BEGIN Source records
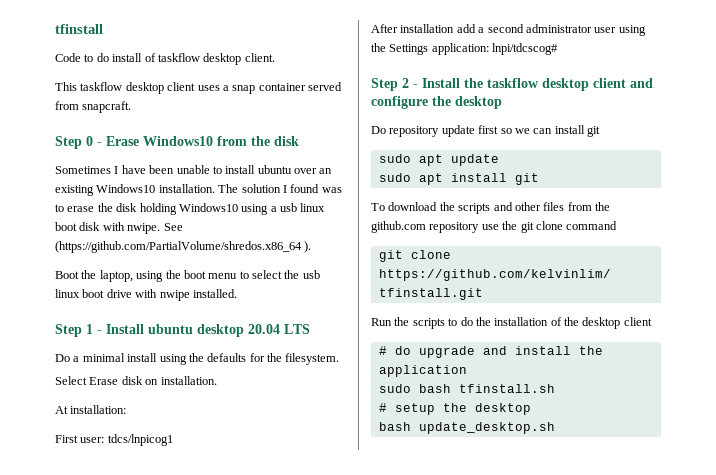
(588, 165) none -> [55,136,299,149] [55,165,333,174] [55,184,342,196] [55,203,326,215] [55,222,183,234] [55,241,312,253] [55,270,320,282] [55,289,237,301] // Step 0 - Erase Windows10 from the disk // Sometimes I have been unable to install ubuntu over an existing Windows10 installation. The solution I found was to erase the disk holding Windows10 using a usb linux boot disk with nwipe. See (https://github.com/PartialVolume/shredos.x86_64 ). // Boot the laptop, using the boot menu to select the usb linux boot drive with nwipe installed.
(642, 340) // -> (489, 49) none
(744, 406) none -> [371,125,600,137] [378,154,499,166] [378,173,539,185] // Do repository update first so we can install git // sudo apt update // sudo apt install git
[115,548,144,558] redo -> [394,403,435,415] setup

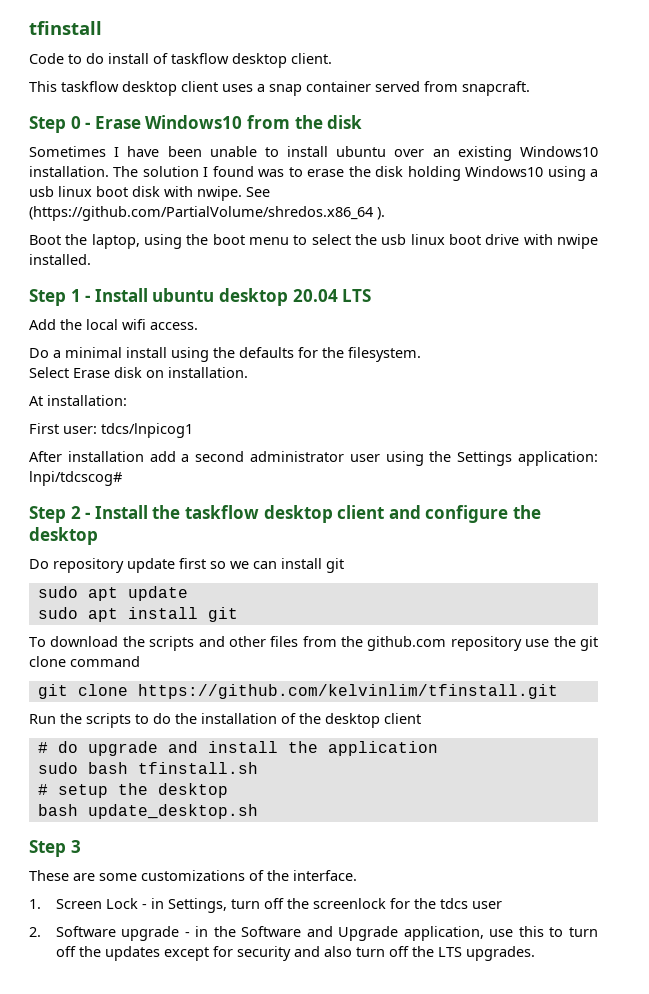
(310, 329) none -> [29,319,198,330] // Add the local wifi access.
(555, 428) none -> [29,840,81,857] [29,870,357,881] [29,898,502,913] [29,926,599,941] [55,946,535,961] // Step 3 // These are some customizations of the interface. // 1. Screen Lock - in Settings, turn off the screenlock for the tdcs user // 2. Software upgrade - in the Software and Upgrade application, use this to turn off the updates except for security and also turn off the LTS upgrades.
END Source records
BEGIN Source records
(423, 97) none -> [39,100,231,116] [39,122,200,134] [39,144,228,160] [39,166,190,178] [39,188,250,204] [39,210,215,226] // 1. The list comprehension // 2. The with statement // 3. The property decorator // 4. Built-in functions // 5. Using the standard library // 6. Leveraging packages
END Source records
BEGIN Source records
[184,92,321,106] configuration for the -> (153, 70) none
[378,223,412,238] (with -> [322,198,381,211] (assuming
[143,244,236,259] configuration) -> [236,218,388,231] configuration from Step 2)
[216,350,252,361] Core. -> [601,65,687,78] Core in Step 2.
END Source records
| Exercise description |
An exact copy of the lines above from the one with "[115,548,144,558] redo ->" up to and including the one with "(310, 329) none" is required; reproduce only those lines, omitting all pictures.

| Solution for this exercise |
[115,548,144,558] redo -> [394,403,435,415] setup

(310, 329) none -> [29,319,198,330] // Add the local wifi access.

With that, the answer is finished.